* [Provided records]:
↓

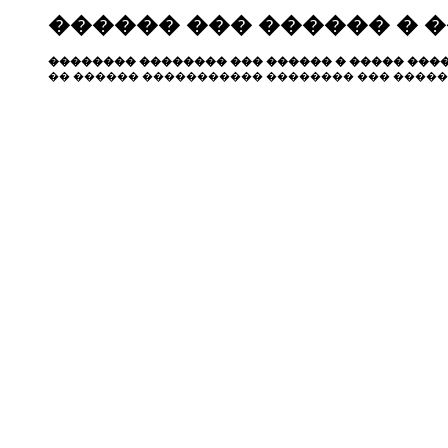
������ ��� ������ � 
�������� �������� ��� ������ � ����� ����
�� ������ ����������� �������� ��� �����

↑
↓

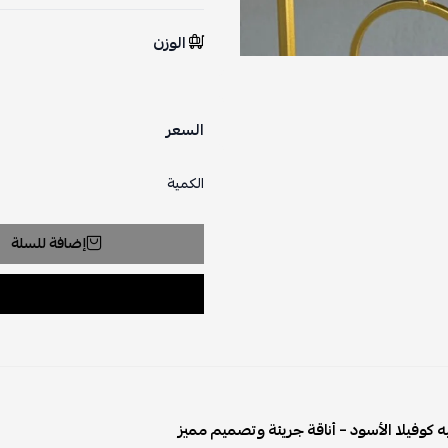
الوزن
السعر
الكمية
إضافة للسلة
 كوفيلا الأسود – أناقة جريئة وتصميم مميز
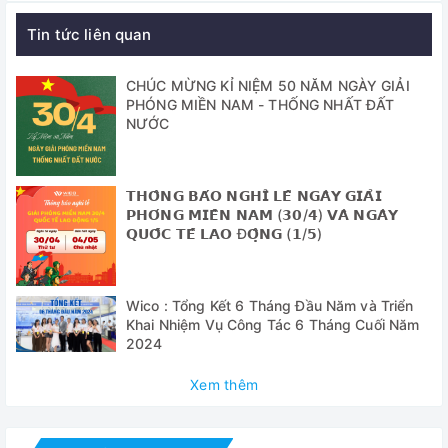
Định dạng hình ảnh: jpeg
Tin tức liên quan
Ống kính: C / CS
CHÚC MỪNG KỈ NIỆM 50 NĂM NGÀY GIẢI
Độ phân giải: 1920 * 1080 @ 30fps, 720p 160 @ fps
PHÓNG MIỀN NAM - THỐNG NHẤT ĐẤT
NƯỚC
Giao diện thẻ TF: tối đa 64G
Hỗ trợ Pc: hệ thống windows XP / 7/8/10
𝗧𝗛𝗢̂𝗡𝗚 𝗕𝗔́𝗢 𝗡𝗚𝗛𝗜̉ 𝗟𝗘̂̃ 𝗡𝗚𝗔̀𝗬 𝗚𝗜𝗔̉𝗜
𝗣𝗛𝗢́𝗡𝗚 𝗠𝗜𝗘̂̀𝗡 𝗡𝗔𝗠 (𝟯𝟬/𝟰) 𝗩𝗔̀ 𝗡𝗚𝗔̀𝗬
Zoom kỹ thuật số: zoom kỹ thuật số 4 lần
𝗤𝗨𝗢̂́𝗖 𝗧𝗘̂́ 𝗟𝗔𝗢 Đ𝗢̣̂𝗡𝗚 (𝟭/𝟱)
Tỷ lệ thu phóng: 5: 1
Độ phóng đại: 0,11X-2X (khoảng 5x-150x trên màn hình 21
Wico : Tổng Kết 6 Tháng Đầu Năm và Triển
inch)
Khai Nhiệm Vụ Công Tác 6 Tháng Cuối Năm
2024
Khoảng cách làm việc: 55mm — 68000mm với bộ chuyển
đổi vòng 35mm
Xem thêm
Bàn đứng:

↑
↓

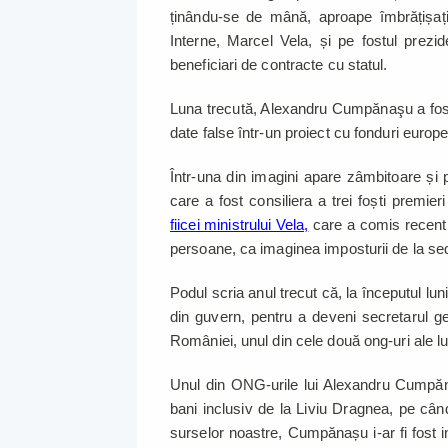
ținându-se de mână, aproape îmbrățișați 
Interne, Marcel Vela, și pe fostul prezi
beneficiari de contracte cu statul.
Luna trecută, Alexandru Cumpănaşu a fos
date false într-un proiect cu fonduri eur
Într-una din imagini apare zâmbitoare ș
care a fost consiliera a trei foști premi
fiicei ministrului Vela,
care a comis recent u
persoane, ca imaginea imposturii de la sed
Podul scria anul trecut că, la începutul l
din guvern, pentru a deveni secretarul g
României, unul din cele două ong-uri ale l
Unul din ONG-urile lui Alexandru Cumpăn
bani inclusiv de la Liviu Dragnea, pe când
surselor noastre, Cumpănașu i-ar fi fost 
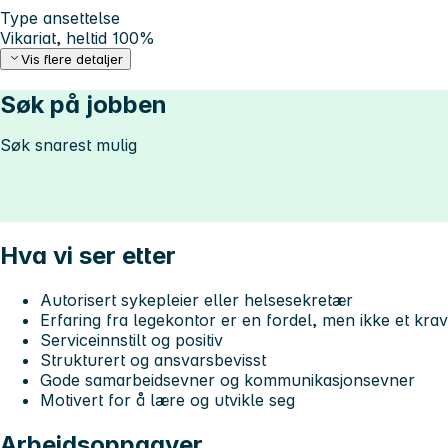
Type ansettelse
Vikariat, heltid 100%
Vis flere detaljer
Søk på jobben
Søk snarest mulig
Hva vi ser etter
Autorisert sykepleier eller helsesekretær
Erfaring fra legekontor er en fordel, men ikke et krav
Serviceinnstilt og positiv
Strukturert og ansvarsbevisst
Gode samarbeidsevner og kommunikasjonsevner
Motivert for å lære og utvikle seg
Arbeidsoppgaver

↑

* [Job item]:
Count the lines in the material above that contain the word "Vela". Reply with the number alone.

* [Response]:
2